I held up my palm. “Spare us the details. What difference does it make if there were two recorders? So he used one for a while, it broke, then he bought a new one.”

“The camcorder recovered at Charles Kork’s residence matches six of the videos. The other six were done on a different machine, an RCA DSP3. The recent videotape that you were sent was also done on an RCA DSP3. It’s an older model, discontinued years ago.”

That was compelling, but not enough to get me excited. “I’m sure they sold thousands of that model. Any way to prove the same camcorder recorded both?”

“Not conclusively. But let me show you something. Do you have a DVD player?”

“Not in the budget this year.”

Special Agent Dailey put his briefcase on my desk and opened the clasps. Sure enough, he had a mini DVD player. It took him a minute to attach it to my TV, and then he inserted a disc.

“This is from one of the RCA tapes. Number seven, which Charles Kork titled ‘Fresh Meat.’ We had it cleaned up and transferred to digital.

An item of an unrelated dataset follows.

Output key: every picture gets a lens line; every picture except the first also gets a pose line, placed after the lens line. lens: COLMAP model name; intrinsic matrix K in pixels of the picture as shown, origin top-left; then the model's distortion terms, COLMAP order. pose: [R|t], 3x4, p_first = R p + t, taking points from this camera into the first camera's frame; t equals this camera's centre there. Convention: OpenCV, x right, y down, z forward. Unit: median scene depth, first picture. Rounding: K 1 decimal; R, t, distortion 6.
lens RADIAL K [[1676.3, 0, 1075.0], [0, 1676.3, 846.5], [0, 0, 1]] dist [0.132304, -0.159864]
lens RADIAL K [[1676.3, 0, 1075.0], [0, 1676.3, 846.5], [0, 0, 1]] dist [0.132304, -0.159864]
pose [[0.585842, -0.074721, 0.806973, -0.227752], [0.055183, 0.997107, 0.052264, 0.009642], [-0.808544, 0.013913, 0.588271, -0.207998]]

A videotape is normally an analog signal, so during the transfer-”

“No technospeak. Please.”

“Fine. Just watch this and tell me what you notice.”

This was one I hadn’t seen, and had no desire to see. Dailey retrieved a remote from his attaché, pressed a few buttons, and the image showed Charles Kork brutally slapping a bound woman. The slapping went on and on, the camera zooming in closer and closer, until you could clearly see the marks Kork was making.

Dailey paused the video.

“Did you notice that?”

“I saw a woman getting beaten. It was revolting.”

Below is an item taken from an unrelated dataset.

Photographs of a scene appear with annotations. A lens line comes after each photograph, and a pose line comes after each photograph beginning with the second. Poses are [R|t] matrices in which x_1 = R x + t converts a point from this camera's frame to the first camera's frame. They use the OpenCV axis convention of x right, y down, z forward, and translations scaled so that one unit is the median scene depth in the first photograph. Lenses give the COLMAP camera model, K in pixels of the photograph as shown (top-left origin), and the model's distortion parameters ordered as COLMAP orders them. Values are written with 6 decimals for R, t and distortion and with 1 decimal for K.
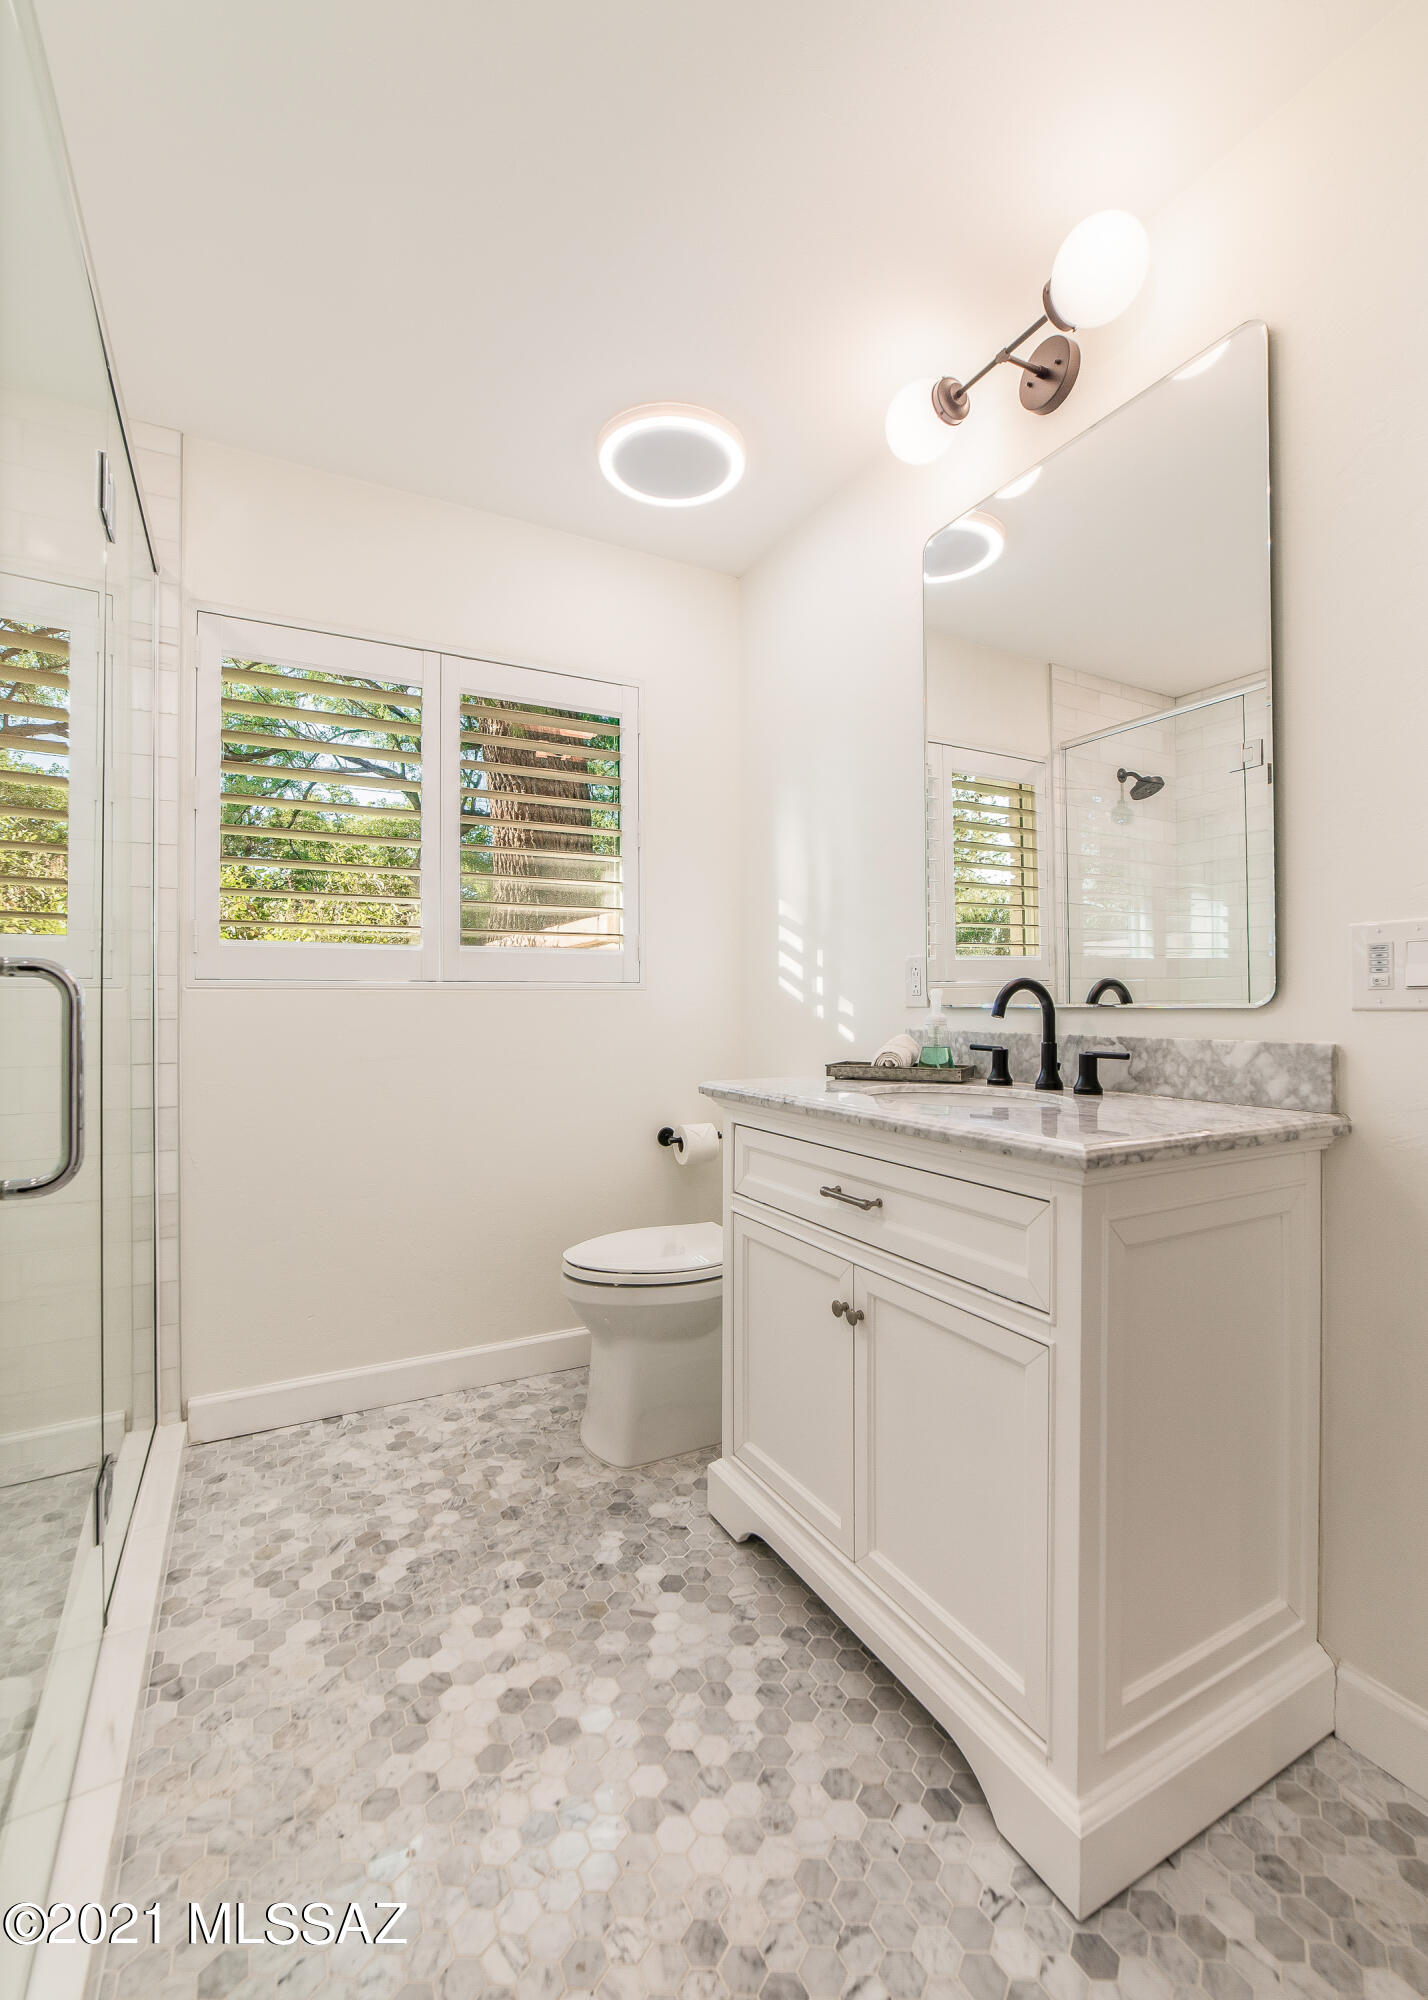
lens RADIAL K [[836.5, 0, 705.2], [0, 836.5, 973.7], [0, 0, 1]] dist [-0.016550, 0.005493]
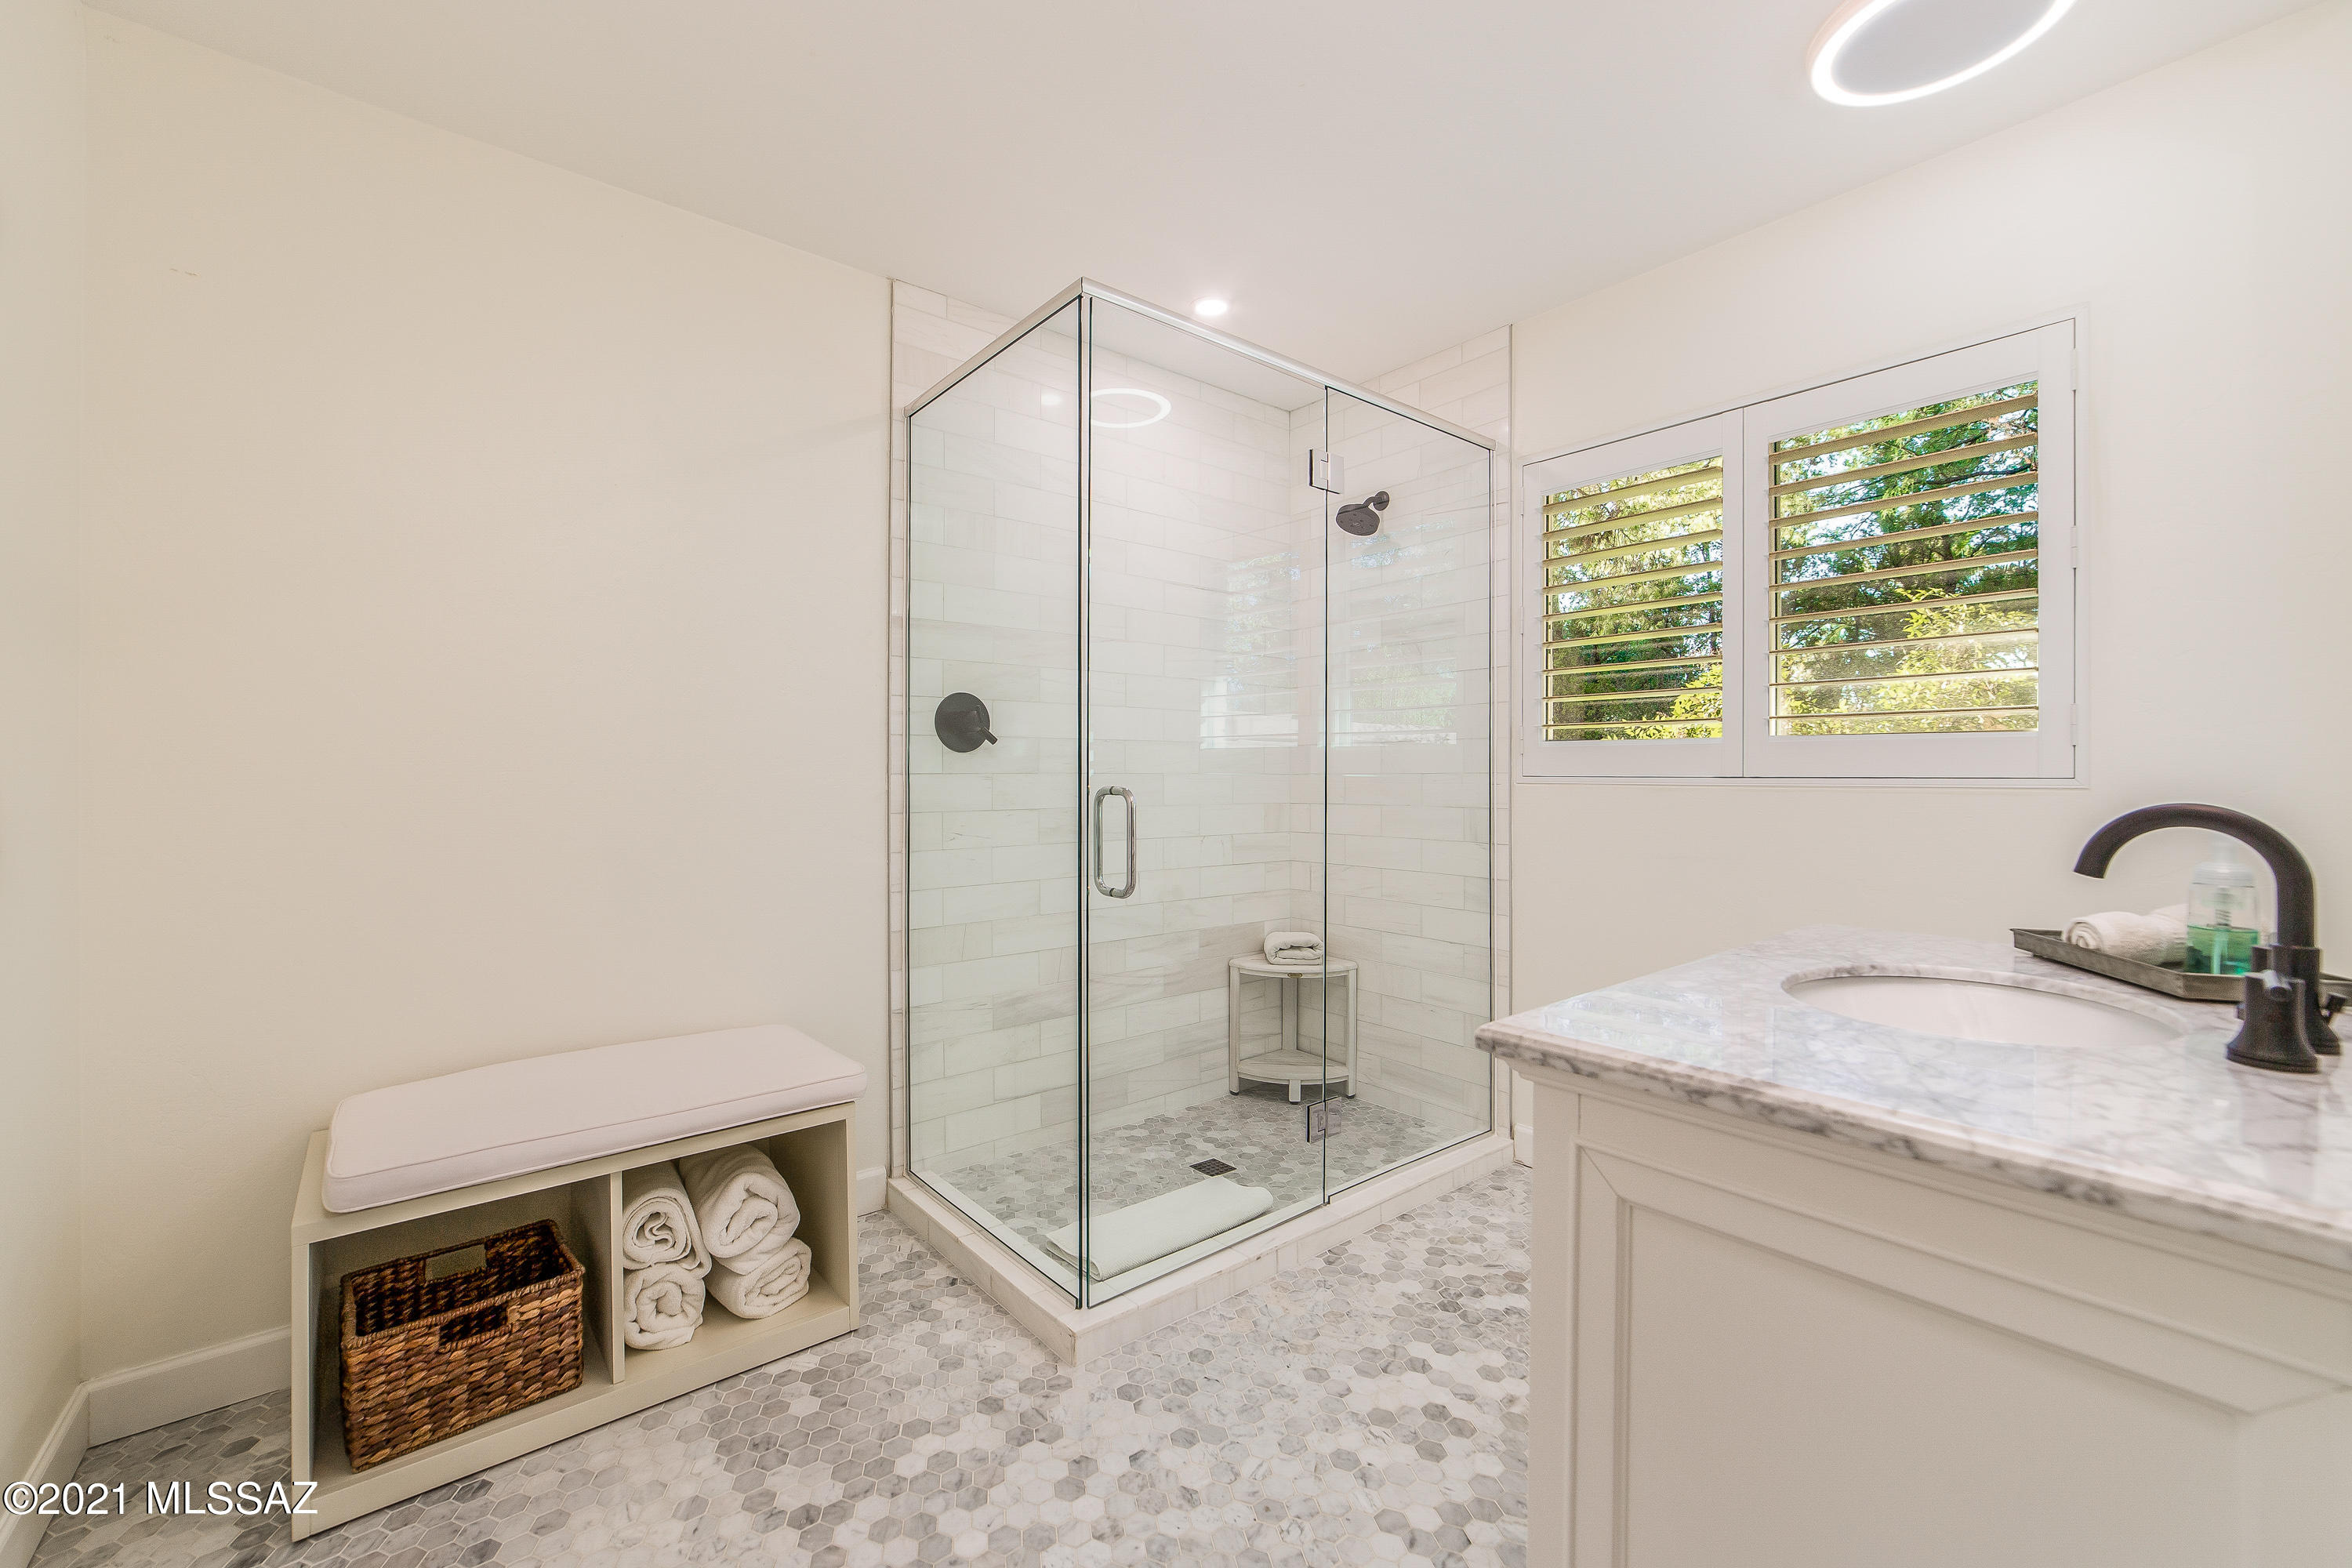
lens RADIAL K [[899.7, 0, 1173.6], [0, 899.7, 765.6], [0, 0, 1]] dist [-0.001641, 0.000163]
pose [[0.241061, -0.009143, -0.970467, 0.867539], [0.031093, 0.999515, -0.001693, -0.037469], [0.970012, -0.029767, 0.241228, 0.346297]]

“Of course it was revolting. But what else did you see?”

He began the scene at the same point, and again we witnessed the atrocity, starting with Kork full body and ending with him right in our faces, close enough to see his sweat.

Herb pointed at the screen. “The zoom.”

Then I got it. Kork was in front of the camera. If he was in front, who zoomed the lens in?

Now I got excited.

“Was it an automatic zoom?” I asked. “Or a remote control?”

“That RCA model doesn’t have one. Not only that, we analyzed this frame by frame. The camera is mounted on a tripod, but at the beginning of the zoom, the picture jars slightly. Consistent with someone behind the camera, pressing the zoom button.”

“The Gingerbread Man had a partner.”

Dailey nodded, somber.

I sat on my desk. Bud Kork, though a serial killer himself, couldn’t have been Charles Kork’s accomplice. Bud was in a coma when I received the videotape this morning. And the cameraperson who taped Diane Kork’s death had steady hands; Bud’s were racked with Parkinson’s.

“Who?” Herb asked.

“We’ve discovered that Bud Kork had a common-law wife for twelve years. She’s doing life for manslaughter – she sliced up a girl she believed was sleeping with Bud.”

“She’s still in prison?”

“Yes. And she had a boy of her own. We know he was one year younger than Charles, and they lived together for a while.”

“Remember what Bud Kork said yesterday?” Herb nudged me. “No flesh of my flesh. This kid lived in his house, but wasn’t Kork’s son.”

I tried to picture two little boys, growing up in the hell house of Bud Kork. They’d both be majorly screwed up. Chances are they relied on each other. Bonded. Maybe developed the same grotesque appetites.